Re: [PATCH v4 1/1] fs: Allow no_new_privs tasks to call chroot(2)

From: Kees Cook
Date: Tue Mar 16 2021 - 15:25:31 EST


On Tue, Mar 16, 2021 at 08:04:09PM +0100, Jann Horn wrote:
> On Tue, Mar 16, 2021 at 6:02 PM Mickaël Salaün <mic@xxxxxxxxxxx> wrote:
> > One could argue that chroot(2) is useless without a properly populated
> > root hierarchy (i.e. without /dev and /proc). However, there are
> > multiple use cases that don't require the chrooting process to create
> > file hierarchies with special files nor mount points, e.g.:
> > * A process sandboxing itself, once all its libraries are loaded, may
> > not need files other than regular files, or even no file at all.
> > * Some pre-populated root hierarchies could be used to chroot into,
> > provided for instance by development environments or tailored
> > distributions.
> > * Processes executed in a chroot may not require access to these special
> > files (e.g. with minimal runtimes, or by emulating some special files
> > with a LD_PRELOADed library or seccomp).
> >
> > Unprivileged chroot is especially interesting for userspace developers
> > wishing to harden their applications.
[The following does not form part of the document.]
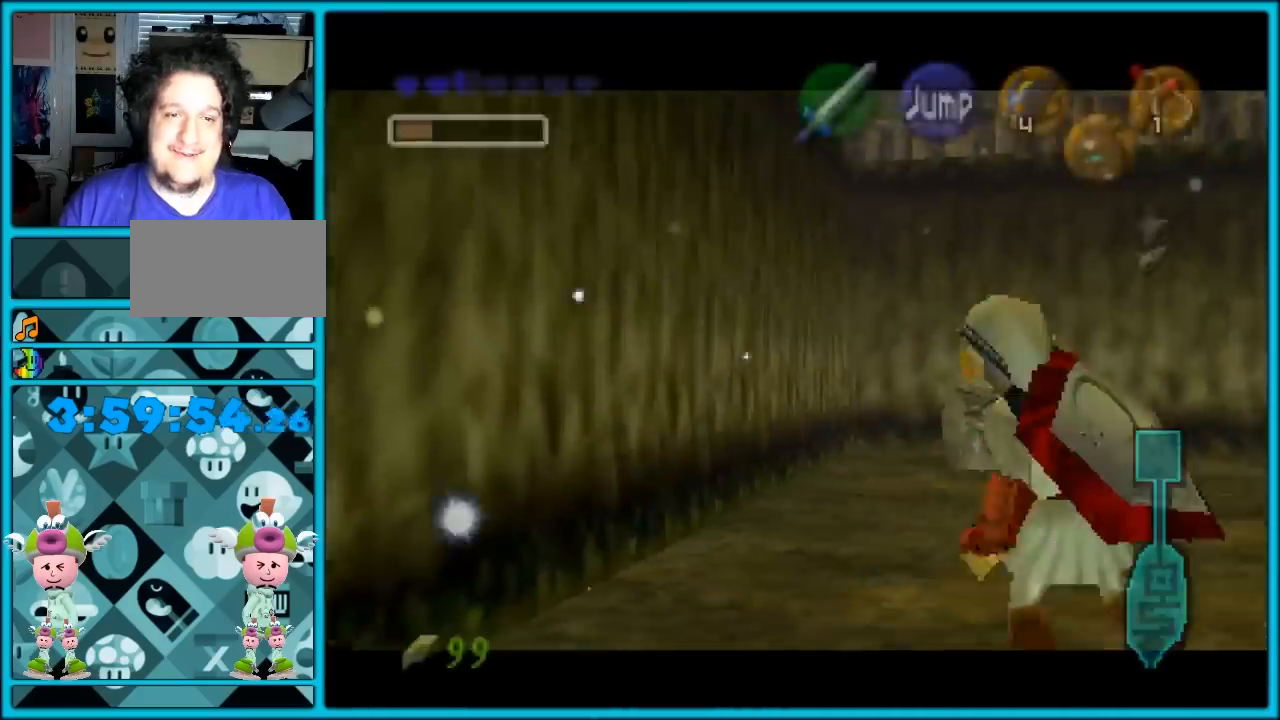
{"buttons": [], "left_stick": "center", "events": [[33, "A", "down"], [183, "A", "up"], [333, "Z", "up"], [433, "left_stick", "center"]]}
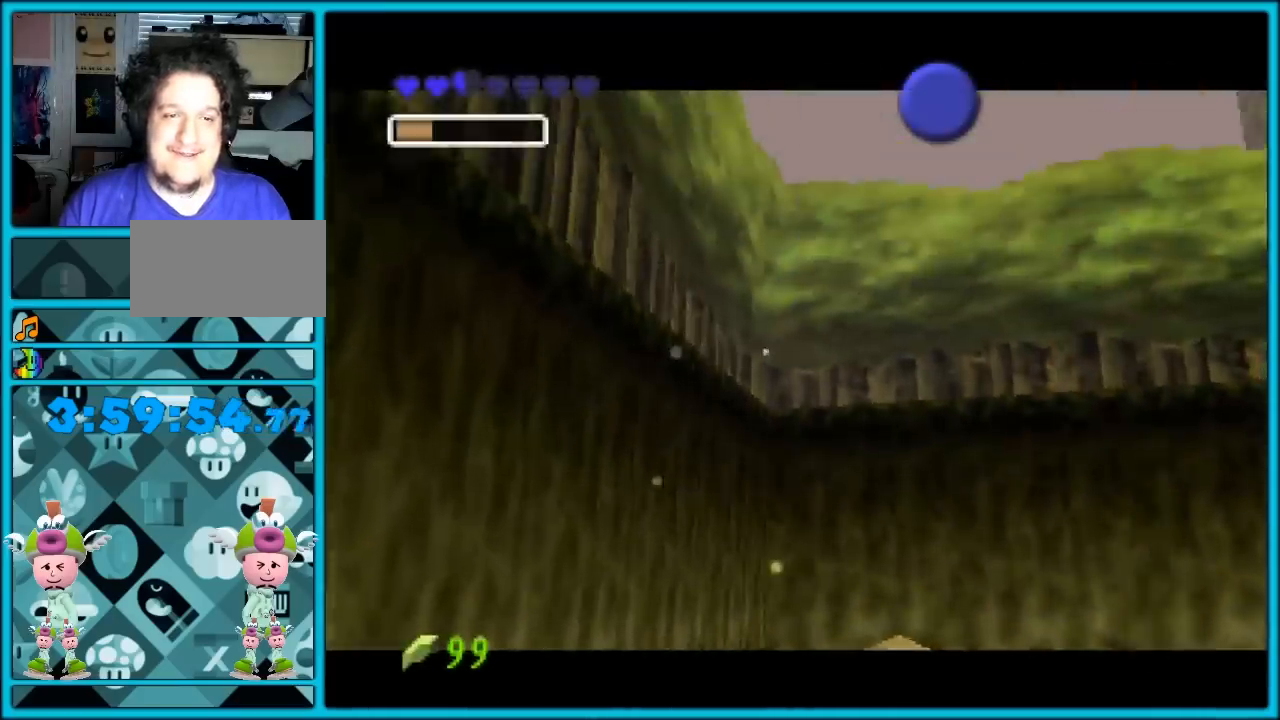
{"buttons": [], "left_stick": "center", "events": []}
For instance, chroot(2) and Yama
> > enable to build a capability-based security (i.e. remove filesystem
> > ambient accesses) by calling chroot/chdir with an empty directory and
> > accessing data through dedicated file descriptors obtained with
> > openat2(2) and RESOLVE_BENEATH/RESOLVE_IN_ROOT/RESOLVE_NO_MAGICLINKS.
>
> I don't entirely understand. Are you writing this with the assumption
> that a future change will make it possible to set these RESOLVE flags
> process-wide, or something like that?

I thought it meant "open all out-of-chroot dirs as fds using RESOLVE_...
flags then chroot". As in, there's no way to then escape "up" for the
old opens, and the new opens stay in the chroot.

> [...]
> > diff --git a/fs/open.c b/fs/open.c
> [...]
> > +static inline int current_chroot_allowed(void)
> > +{
> > + /*
> > + * Changing the root directory for the calling task (and its future
> > + * children) requires that this task has CAP_SYS_CHROOT in its
> > + * namespace, or be running with no_new_privs and not sharing its
> > + * fs_struct and not escaping its current root (cf. create_user_ns()).
> > + * As for seccomp, checking no_new_privs avoids scenarios where
> > + * unprivileged tasks can affect the behavior of privileged children.
> > + */
> > + if (task_no_new_privs(current) && current->fs->users == 1 &&
>
> this read of current->fs->users should be using READ_ONCE()

Ah yeah, good call. I should remember this when I think "can this race?"
:P

--
Kees Cook